LA FACE CACHÉE perception cognitive du désintérêt
Nous voyons uniquement ce que nous voulons voir ou uniquement ce que l’on veut nous faire voir. Indéniablement, les visions de chacun s’influencent. Elles peuvent être dirigées, cadrées, orientées par des modes et tendances souvent éphémères ou futiles. C’est ainsi que, conduit par ses vaines quêtes de l’esthétique ou de la prospérité, l’homme moderne réduit sa perception réelle de l’environnement qu’il habite.
Cette recherche s’attache à éveiller l’attrait pour des lieux désintéressés, et ainsi, à révéler leur qualité intrinsèque, aussi pauvre et insignifiante qu’elle puisse paraître. De cette affection pour l’humilité de ce qui nous entoure pourra alors naître des choses nouvelles et surprenantes, car insoupçonnées.
Ces photographies appartiennent toutes au paysage industriel, ce monde qui ceint nos villes, mais avec lequel les interactions sont rares alors même qu’il est le vecteur de leur dynamisme. Ordonnée au sein de ses strictes limites grillagées, l’industrie n’est guère amicale. Elle est violente, brutale, repoussante,… À l’image d’un organisme, elle est en perpétuelle mutation, se transformant avant de disparaître, laissant place à de nouveaux usages, ou plus solennellement, à la ville.
L’indifférence à son égard est grande, elle est pourtant le fruit de l’homme, érigée pour être à son service. À l’exception des puissantes usines d’antan, aujourd’hui enlacées dans le tissu urbain, les cabanons métalliques de nos jours et leur terrain vague sont quasiment éphémères, leur conception répondant aux besoins immédiats de l’économie qui dicte la durée de leur courte existence. Pragmatiques ensembles, ces espaces offrent aux regards leur présence immédiate et exprime la fragilité de leur construction.

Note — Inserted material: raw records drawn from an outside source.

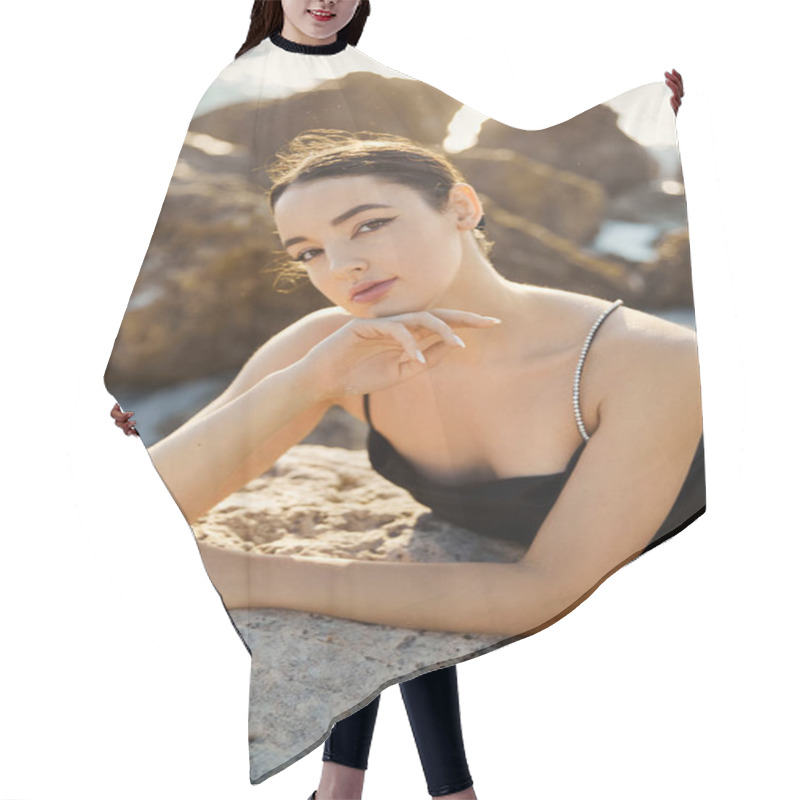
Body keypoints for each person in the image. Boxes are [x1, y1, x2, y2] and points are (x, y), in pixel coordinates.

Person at [109, 4, 700, 799]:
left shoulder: (646, 363)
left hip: (655, 591)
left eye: (371, 224)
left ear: (462, 206)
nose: (344, 266)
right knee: (406, 579)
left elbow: (544, 588)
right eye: (310, 252)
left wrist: (242, 573)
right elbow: (140, 515)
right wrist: (307, 384)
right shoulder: (336, 346)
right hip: (465, 564)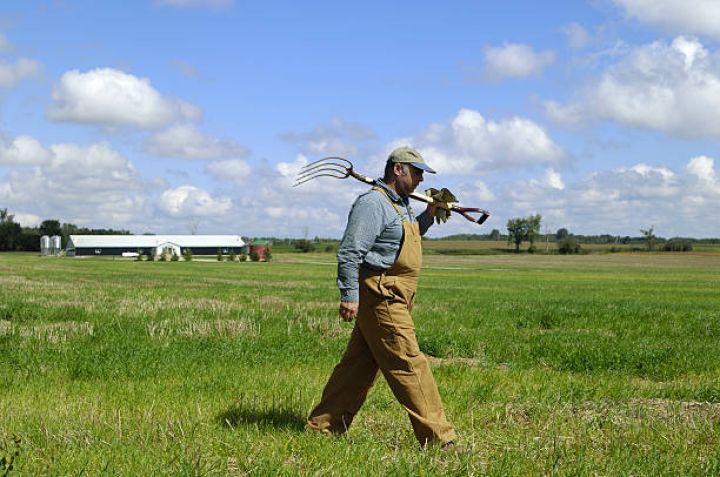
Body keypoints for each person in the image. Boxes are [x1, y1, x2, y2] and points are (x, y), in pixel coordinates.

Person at [307, 146, 457, 448]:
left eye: (422, 174)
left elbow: (404, 236)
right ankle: (440, 439)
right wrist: (349, 294)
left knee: (359, 365)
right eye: (416, 172)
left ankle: (324, 425)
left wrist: (429, 214)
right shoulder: (373, 203)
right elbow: (350, 251)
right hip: (381, 295)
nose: (419, 179)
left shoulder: (399, 204)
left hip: (397, 295)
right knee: (409, 363)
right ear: (397, 169)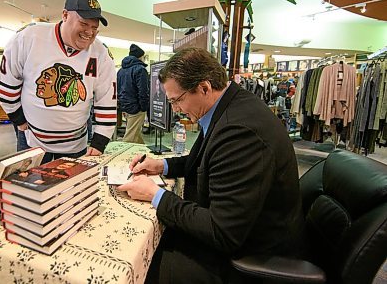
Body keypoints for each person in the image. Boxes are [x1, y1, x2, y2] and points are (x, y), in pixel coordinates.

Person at [118, 47, 305, 283]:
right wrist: (161, 165)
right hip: (244, 233)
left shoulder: (239, 133)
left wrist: (156, 195)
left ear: (204, 88)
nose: (176, 110)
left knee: (145, 264)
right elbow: (207, 159)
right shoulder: (232, 106)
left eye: (177, 100)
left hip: (252, 255)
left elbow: (222, 232)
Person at [0, 0, 117, 163]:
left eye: (94, 28)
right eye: (84, 24)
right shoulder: (29, 37)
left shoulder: (101, 53)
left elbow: (106, 100)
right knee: (30, 187)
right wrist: (18, 118)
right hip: (32, 139)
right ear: (65, 15)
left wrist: (99, 142)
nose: (89, 32)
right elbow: (8, 80)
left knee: (73, 189)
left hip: (77, 144)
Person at [117, 44, 149, 144]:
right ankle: (123, 157)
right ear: (140, 57)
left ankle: (143, 153)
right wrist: (144, 107)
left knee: (135, 133)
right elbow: (143, 91)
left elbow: (118, 88)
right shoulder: (140, 69)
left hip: (125, 106)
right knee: (130, 138)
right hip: (137, 107)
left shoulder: (121, 71)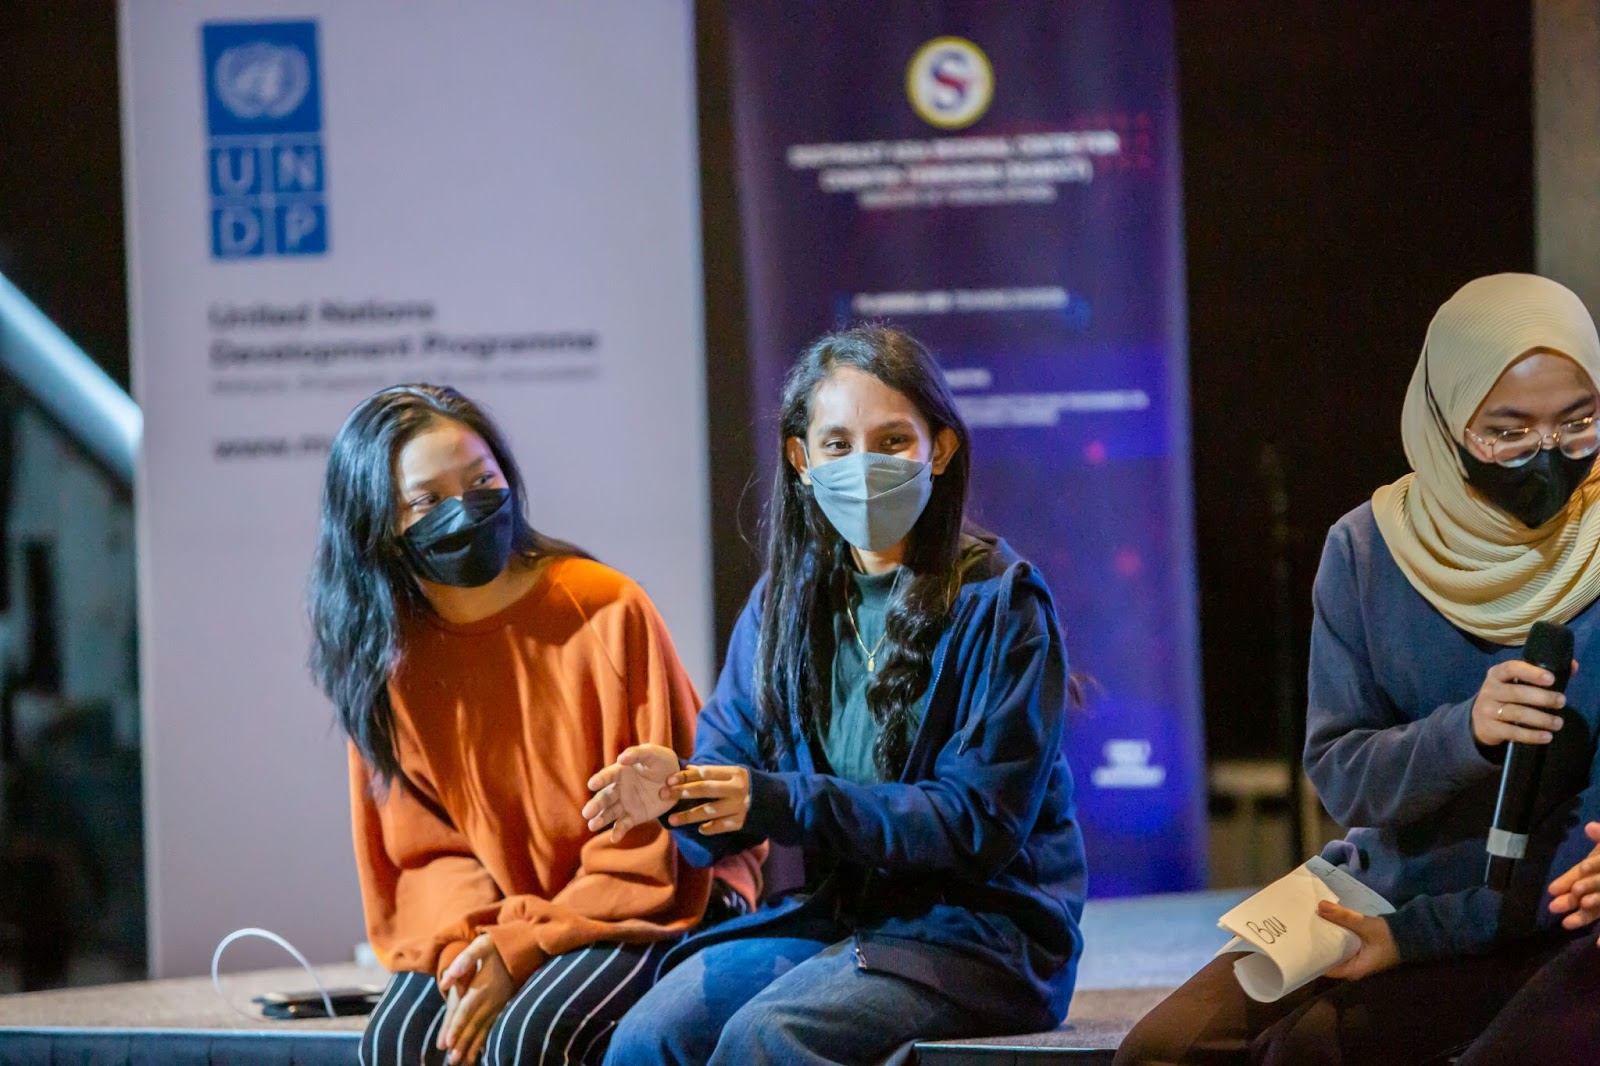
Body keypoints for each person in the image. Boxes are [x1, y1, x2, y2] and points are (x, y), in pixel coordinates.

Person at [1116, 273, 1600, 1065]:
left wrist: (1413, 937)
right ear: (1445, 420)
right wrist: (1464, 736)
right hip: (1379, 882)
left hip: (1527, 913)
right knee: (1165, 1048)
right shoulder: (1369, 550)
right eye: (1508, 432)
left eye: (1577, 424)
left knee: (1313, 1050)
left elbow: (1581, 846)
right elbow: (1342, 774)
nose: (1547, 455)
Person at [583, 325, 1088, 1066]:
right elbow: (725, 793)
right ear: (802, 460)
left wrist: (779, 800)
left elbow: (976, 823)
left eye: (892, 441)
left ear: (940, 450)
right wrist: (679, 794)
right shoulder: (783, 605)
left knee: (765, 1039)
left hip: (980, 934)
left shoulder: (1001, 603)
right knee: (649, 1035)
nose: (864, 466)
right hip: (841, 920)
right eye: (838, 445)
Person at [307, 384, 760, 1066]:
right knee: (399, 1044)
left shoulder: (605, 610)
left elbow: (652, 839)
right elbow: (424, 854)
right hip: (505, 917)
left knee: (528, 1038)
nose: (464, 508)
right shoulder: (388, 653)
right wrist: (476, 947)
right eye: (428, 500)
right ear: (378, 525)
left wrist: (519, 947)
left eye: (480, 481)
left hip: (650, 897)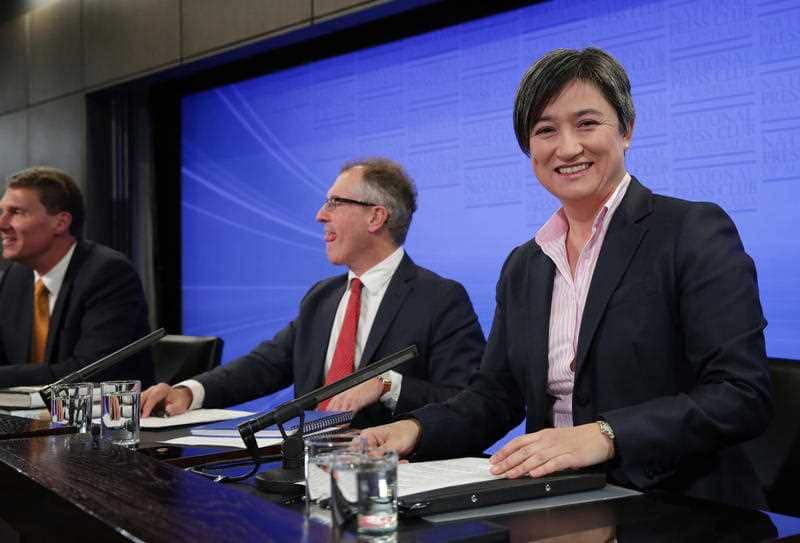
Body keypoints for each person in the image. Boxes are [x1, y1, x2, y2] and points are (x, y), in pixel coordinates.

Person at [362, 48, 772, 509]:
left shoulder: (691, 232)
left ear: (626, 129)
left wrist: (605, 436)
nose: (568, 147)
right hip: (556, 504)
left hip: (677, 506)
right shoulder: (525, 264)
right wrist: (416, 429)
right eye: (545, 130)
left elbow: (740, 395)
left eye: (587, 123)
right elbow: (496, 396)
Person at [141, 158, 485, 427]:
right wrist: (189, 391)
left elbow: (467, 400)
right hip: (305, 466)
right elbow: (265, 365)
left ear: (376, 217)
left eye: (335, 202)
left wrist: (388, 384)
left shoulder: (440, 299)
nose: (320, 215)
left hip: (388, 476)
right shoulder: (322, 297)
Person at [0, 166, 153, 387]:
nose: (2, 224)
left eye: (16, 212)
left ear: (60, 223)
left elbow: (89, 370)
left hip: (105, 417)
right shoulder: (16, 277)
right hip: (31, 416)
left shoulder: (108, 273)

Formé par les logiques d’efficacité,
de fonctionnement et d’optimisation, il est
surprenant de se rendre compte de la
beauté émanant de la rigueur avec laquelle
ils se constituent. La pureté géométrique,
l’assemblage des couleurs, la progression
des formes évoquent à chaque fois leur
matière brute.
L’immédiateté de ses lieux décrit ainsi la
rudesse de leur caractère.
Quant au point de vue proposé, celui du drone, c’est un regard nouveau. Physiquement inconcevable pour l’œil humain, il abstrait les formes et les préjugés, ouvrant de nouvelles perspectives. C’est le moyen d’observer ces lieux qui se protègent toujours fermement face aux intrusions. Le drone, en nous offrant ce regard volé par-dessus les enceintes, nous livre l’intimité de leurs entrailles. Cette mise à nu est alors l’extraordinaire occasion de découvrir la beauté particulière de ce qui s’y cache. Finalement, ces compositions d’une prosaïque richesse ainsi dévoilées ne pourraient-elles pas susciter une émotion similaire à celle de la découverte d’une belle et grande propriété? Il est également difficile de la pénétrer, mais derrière ses imposantes haies, ce qu’elle renferme est pourtant d’une majesté évidente.
Ce travail a ainsi pour but de stimuler une ouverture vers l’invisible, d’ouvrir les limites de la banalité vers la quête du sublime, car l’intérêt d’un sujet ne dépend que du regard de son spectateur.
DAVID BARD
David Bard est un jeune architecte suisse.
Ces images s’inscrivent dans la continuité de sa recherche théorique et architecturale sur l’éthique brutaliste, questionnant nos rapports aux éléments fondateurs de l’art de bâtir. La photographie est pour lui un moyen de révéler la force expressive de ses réflexions sur la matière brute et l’immédiateté.